--- DATASET EXCERPTS ---

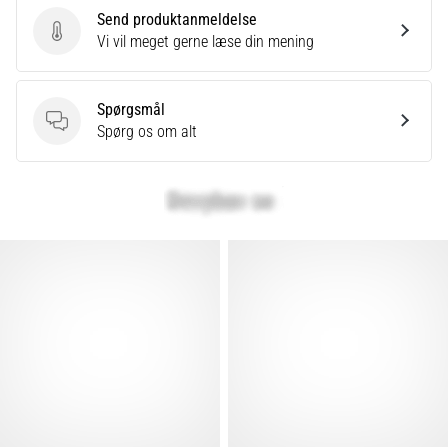
Send produktanmeldelse
Send produktanmeldelse
Vi vil meget gerne læse din mening
Vis
alle
Spørgsmål
artikler
Spørgsmål
Spørg os om alt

---

TASK TO COMPLETE: Could you reproduce the records above exactly, leaving out every picture?

RESULT OF THE EXERCISE:
Send produktanmeldelse
Send produktanmeldelse
Vi vil meget gerne læse din mening
Vis
alle
Spørgsmål
artikler
Spørgsmål
Spørg os om alt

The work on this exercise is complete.